I’ve never been very good at being out of control. I’ve always pushed against anyone making decisions for me – I studied physics at GCSE because my teacher told me that “girls don’t do physics” (plus I still clung to the frankly ridiculous dream of being an astronaut), I was, by all accounts, a terrible baby until I learnt to walk a shave before turning one and then, buoyed by the ability to make decisions for myself and do things for myself, I turned into a well-behaved, happy child. Through childhood and into adulthood, I have always been a strong advocate of my own independence.

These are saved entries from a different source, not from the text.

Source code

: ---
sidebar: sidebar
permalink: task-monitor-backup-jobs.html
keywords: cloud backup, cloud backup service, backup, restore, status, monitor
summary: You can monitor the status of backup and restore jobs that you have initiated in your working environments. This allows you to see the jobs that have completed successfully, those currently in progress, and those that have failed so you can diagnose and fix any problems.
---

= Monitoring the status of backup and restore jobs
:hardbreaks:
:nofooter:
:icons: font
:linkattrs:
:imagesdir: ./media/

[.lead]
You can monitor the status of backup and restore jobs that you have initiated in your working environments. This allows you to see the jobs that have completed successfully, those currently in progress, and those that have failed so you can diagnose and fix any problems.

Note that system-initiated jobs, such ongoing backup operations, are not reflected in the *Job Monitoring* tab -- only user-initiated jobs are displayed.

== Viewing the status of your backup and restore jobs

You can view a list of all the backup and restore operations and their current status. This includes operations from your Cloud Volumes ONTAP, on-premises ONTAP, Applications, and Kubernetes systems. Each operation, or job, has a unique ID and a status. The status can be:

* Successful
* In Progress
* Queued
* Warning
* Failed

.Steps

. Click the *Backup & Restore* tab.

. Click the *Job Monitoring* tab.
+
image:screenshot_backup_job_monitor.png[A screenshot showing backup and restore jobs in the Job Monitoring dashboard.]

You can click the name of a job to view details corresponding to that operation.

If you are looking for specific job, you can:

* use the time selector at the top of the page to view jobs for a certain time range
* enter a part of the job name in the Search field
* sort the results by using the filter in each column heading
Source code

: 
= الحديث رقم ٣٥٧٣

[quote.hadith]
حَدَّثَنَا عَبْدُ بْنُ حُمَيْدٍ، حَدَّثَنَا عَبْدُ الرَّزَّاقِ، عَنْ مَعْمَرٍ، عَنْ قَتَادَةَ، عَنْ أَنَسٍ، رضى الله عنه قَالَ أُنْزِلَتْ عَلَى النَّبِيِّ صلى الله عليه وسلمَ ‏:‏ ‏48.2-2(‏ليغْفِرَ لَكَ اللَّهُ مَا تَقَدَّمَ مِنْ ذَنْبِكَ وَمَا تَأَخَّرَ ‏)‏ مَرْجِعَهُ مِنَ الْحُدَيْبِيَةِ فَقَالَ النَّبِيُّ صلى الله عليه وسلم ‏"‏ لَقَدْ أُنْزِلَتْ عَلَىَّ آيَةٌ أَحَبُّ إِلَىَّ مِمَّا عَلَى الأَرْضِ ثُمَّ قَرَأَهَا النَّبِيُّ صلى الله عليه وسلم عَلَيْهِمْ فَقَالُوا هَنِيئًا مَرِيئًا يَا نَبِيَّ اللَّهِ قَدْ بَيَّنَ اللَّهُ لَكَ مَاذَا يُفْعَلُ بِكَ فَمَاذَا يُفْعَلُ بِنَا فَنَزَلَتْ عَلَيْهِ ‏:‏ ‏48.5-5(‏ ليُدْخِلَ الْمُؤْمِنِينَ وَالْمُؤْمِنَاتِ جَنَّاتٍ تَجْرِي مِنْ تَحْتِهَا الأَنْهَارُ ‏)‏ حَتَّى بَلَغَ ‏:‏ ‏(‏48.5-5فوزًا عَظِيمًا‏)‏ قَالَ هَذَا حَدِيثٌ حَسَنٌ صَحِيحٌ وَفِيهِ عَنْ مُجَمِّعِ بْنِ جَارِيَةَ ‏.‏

It’s one of the things that makes being mentally ill so difficult, the complete loss of control. Not just of outside factors but of my own mind. I wake up in the morning and have no idea whether today I’m going to be able to get up, whether I’m going to potter about but ultimately do nothing of use, whether I’m going to leave the house, cook a meal, read a book, go back to bed, do some study, do some work, figure out a future. On occasional days, I wake up and feel light. I tiptoe around myself but take the opportunity to be normal. Other days, I wake up and everything is black and nothing will happen. The only thing I can do is hope that I can drift in and out of sleep.
On the rest of the days, I am at the mercy of the whims of my out-of-control mind. I can start crying for no reason and with little regard to societal norms. I can suddenly and irrationally want to end it all and then half an hour later be fist-clenched and ready to battle the world. I can set out with a backpack on and a bottle of water, ready for a long walk and turn around at the bottom of the road and be back in bed before I even know what I’m doing; likewise, I can book and plan an amazing holiday and then (if I get as far as going, which is by no means guaranteed), I spend the whole time in a hotel room trying to convince myself not to leap out of a window.
On the surface, I maintain the independence I have always fought for. But underneath, control has gone and I wonder what comes next.